╔══

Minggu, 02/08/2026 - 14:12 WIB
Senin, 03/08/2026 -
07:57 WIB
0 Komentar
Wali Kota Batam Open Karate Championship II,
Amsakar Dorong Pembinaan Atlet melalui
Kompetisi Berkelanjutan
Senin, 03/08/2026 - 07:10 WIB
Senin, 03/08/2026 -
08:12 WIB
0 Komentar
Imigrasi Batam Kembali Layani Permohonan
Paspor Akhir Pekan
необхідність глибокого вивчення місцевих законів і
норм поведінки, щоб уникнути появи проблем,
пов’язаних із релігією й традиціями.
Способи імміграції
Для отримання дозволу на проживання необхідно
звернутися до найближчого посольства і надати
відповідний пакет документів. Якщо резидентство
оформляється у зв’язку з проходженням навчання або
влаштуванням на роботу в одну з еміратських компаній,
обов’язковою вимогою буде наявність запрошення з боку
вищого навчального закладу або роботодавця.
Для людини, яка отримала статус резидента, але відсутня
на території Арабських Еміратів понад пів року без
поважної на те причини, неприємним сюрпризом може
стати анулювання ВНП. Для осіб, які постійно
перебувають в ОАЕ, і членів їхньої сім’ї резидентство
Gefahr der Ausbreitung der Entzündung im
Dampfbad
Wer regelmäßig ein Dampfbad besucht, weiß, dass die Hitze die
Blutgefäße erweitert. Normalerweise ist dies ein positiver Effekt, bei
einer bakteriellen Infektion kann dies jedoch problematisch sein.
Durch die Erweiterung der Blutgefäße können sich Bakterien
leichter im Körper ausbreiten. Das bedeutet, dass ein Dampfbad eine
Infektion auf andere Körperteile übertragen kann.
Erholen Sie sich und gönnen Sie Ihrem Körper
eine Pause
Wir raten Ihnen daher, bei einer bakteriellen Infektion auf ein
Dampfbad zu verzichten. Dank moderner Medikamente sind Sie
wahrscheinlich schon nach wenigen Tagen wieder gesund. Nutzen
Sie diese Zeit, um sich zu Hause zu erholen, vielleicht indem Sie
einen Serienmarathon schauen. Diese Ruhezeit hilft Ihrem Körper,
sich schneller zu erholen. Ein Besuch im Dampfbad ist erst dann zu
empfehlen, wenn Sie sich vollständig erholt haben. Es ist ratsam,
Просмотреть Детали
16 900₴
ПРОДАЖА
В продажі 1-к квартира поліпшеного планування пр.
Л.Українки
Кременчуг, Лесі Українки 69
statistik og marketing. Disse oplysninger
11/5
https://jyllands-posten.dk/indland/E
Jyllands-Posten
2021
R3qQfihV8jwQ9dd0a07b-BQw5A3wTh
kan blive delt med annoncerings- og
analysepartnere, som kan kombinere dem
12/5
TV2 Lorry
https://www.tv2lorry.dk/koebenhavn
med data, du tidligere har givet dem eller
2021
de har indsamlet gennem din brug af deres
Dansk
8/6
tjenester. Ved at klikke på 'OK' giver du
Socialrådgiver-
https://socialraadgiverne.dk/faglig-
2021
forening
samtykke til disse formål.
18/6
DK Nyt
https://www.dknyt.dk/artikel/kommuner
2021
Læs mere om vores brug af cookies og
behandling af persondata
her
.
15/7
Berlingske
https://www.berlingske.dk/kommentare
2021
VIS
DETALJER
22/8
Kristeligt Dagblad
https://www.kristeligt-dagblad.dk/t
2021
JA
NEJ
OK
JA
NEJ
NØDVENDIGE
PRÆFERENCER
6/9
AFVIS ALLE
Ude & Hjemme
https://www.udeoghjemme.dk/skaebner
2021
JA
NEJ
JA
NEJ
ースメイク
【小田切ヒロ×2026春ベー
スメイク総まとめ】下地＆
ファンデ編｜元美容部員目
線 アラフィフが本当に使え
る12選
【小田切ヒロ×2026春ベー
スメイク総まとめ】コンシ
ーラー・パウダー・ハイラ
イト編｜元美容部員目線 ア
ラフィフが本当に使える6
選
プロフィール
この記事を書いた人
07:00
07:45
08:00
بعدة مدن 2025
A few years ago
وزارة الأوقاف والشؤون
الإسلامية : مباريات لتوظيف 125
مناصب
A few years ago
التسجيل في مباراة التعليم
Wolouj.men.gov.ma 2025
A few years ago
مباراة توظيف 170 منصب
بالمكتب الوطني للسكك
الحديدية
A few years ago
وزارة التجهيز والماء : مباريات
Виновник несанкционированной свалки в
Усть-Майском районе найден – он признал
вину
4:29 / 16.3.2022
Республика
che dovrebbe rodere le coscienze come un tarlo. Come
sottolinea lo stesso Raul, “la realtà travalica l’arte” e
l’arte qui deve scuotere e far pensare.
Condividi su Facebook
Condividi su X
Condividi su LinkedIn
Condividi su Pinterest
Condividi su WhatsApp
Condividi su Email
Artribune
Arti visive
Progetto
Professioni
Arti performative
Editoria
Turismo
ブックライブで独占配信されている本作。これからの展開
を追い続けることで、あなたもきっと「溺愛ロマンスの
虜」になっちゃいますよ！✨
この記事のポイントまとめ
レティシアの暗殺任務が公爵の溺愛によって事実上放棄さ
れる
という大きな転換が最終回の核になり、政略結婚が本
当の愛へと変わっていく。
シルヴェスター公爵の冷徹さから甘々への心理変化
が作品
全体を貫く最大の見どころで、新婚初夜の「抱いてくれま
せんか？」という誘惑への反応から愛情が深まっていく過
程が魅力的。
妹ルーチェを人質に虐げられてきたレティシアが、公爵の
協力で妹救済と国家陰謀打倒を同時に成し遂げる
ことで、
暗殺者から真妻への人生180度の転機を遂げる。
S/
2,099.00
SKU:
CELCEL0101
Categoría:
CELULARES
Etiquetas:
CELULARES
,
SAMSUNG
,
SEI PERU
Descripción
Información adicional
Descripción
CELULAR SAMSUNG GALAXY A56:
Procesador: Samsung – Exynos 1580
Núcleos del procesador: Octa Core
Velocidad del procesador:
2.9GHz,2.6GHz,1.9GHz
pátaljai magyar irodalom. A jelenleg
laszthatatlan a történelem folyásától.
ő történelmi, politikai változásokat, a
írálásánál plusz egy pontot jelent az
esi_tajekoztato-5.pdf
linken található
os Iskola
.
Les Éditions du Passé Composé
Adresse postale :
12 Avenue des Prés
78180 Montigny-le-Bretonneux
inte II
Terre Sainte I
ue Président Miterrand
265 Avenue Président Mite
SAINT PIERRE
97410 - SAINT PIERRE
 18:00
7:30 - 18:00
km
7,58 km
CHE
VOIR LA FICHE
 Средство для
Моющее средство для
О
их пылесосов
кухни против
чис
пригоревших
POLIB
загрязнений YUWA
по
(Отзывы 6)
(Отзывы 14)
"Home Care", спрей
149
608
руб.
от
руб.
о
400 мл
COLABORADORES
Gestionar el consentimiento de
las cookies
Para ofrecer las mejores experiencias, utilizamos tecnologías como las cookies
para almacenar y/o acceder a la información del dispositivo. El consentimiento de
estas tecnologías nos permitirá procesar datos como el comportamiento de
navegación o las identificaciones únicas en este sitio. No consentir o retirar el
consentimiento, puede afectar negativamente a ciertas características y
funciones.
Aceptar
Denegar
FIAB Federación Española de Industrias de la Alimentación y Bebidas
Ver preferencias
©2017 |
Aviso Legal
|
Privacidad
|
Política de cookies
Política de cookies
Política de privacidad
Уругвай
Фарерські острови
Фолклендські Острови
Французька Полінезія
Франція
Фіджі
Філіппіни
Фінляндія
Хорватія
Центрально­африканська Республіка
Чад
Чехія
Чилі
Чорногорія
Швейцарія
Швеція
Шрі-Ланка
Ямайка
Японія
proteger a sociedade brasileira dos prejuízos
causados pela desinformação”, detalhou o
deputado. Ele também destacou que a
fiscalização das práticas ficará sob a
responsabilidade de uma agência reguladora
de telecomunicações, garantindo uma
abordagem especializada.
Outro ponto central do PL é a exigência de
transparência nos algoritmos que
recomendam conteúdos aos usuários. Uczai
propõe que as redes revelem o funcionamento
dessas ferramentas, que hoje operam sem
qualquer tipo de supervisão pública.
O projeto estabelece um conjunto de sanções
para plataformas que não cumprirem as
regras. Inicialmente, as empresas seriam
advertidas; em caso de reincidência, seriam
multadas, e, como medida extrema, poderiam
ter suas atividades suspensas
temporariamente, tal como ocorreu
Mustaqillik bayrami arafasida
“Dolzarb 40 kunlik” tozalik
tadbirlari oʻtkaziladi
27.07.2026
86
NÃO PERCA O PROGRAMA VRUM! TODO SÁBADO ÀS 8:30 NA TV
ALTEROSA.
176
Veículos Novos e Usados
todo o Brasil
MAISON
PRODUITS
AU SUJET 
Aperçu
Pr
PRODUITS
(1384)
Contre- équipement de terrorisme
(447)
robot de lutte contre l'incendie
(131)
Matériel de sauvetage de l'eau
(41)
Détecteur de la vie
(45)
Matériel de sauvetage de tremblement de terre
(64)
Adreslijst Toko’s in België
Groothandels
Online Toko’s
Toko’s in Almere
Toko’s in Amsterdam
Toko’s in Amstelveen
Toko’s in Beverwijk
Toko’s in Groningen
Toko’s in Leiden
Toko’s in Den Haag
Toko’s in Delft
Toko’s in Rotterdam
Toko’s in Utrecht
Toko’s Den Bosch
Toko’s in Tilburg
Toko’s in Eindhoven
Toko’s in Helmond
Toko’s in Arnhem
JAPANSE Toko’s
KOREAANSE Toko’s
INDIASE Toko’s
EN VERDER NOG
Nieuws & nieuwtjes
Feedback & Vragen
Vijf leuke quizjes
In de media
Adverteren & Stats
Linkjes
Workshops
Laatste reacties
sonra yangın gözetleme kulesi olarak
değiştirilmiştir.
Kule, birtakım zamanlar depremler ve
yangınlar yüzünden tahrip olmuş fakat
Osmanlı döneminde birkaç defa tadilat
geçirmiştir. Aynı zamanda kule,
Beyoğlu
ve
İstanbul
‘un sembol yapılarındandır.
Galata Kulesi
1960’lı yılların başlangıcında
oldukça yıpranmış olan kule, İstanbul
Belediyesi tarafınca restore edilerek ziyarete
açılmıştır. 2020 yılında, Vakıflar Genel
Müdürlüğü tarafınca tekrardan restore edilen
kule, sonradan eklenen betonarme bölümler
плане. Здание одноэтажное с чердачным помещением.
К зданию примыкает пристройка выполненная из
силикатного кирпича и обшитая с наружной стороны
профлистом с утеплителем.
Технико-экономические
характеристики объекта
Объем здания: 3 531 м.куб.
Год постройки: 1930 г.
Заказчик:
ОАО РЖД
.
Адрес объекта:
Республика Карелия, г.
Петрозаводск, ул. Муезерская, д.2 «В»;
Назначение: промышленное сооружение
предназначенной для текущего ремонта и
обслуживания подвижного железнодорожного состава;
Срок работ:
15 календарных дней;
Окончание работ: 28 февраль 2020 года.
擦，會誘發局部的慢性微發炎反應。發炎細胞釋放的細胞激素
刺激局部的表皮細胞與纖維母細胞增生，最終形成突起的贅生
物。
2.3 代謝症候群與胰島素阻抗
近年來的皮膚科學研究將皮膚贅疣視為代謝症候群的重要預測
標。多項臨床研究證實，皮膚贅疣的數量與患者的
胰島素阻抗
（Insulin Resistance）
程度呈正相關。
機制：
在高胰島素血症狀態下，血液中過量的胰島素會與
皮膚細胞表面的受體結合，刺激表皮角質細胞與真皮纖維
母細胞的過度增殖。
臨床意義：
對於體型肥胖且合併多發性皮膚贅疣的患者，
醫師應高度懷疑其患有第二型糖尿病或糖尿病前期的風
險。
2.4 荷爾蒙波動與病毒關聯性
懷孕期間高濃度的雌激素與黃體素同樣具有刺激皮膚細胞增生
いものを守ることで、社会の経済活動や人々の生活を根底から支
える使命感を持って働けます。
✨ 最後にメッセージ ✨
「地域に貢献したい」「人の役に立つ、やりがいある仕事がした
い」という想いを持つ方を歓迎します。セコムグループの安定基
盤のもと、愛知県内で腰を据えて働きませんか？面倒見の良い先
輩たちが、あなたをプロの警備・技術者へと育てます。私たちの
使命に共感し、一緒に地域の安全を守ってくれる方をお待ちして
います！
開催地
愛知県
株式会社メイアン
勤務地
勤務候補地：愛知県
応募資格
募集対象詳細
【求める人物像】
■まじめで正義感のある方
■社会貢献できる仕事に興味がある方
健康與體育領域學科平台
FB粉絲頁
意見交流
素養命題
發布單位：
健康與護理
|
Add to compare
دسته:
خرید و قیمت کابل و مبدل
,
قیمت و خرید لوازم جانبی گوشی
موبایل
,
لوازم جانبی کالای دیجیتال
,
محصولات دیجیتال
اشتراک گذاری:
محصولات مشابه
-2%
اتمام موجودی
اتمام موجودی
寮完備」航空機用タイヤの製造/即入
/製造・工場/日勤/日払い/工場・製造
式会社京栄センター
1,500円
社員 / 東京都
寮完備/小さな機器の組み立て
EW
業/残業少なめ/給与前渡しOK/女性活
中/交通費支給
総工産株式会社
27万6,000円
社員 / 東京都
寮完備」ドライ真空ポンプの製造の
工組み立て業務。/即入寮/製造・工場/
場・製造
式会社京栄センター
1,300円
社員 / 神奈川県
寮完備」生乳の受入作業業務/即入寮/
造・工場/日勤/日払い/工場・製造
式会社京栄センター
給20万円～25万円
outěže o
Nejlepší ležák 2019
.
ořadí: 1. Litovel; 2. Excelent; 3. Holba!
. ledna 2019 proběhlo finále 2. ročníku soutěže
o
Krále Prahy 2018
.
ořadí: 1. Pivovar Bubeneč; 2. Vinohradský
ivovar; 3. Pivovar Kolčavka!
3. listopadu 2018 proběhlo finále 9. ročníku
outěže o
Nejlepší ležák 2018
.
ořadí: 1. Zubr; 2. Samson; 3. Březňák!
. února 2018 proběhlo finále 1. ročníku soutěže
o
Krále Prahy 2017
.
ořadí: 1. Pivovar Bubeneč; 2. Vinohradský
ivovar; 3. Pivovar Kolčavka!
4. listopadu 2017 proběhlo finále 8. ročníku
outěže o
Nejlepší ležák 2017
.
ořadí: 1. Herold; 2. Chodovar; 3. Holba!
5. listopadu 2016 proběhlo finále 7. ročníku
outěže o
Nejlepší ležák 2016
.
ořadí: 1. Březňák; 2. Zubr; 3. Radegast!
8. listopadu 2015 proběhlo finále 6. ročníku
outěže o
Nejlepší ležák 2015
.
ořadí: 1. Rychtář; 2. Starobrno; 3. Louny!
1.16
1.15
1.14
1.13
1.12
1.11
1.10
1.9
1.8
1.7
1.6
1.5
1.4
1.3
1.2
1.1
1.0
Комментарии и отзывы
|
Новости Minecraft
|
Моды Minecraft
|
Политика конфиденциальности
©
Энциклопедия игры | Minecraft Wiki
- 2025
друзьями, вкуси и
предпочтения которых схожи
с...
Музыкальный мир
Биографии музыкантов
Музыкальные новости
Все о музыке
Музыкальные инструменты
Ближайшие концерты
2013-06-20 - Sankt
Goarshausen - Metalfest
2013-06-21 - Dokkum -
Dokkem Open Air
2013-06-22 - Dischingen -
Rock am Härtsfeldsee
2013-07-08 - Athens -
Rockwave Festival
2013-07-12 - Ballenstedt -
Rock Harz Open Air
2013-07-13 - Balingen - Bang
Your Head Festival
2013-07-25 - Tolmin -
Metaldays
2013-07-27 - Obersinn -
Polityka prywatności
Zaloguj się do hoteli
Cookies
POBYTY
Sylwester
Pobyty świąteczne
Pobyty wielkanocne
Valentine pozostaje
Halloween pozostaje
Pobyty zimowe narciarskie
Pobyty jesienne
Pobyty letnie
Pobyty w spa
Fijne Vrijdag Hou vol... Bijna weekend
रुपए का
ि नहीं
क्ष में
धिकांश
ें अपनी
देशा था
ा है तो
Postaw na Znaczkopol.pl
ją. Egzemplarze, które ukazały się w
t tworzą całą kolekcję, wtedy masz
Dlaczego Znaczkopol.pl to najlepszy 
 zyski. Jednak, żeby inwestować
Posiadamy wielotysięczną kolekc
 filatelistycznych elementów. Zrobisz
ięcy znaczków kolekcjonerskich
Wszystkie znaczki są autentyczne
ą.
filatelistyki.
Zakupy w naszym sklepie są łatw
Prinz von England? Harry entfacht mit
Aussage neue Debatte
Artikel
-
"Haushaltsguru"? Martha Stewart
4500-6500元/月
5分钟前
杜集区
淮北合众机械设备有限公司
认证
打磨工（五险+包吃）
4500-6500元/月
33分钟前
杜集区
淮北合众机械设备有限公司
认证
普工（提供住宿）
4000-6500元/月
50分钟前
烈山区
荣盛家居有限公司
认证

╚══

■ EXERCISE
Set down, from the entries above, exactly the lines from the one with "açılmıştır. 2020 yılında, Vakıflar Genel" up to and including the one with "обслуживания подвижного железнодорожного", and no other lines.

■ SOLUTION TO THIS EXERCISE
açılmıştır. 2020 yılında, Vakıflar Genel
Müdürlüğü tarafınca tekrardan restore edilen
kule, sonradan eklenen betonarme bölümler
плане. Здание одноэтажное с чердачным помещением.
К зданию примыкает пристройка выполненная из
силикатного кирпича и обшитая с наружной стороны
профлистом с утеплителем.
Технико-экономические
характеристики объекта
Объем здания: 3 531 м.куб.
Год постройки: 1930 г.
Заказчик:
ОАО РЖД
.
Адрес объекта:
Республика Карелия, г.
Петрозаводск, ул. Муезерская, д.2 «В»;
Назначение: промышленное сооружение
предназначенной для текущего ремонта и
обслуживания подвижного железнодорожного состава;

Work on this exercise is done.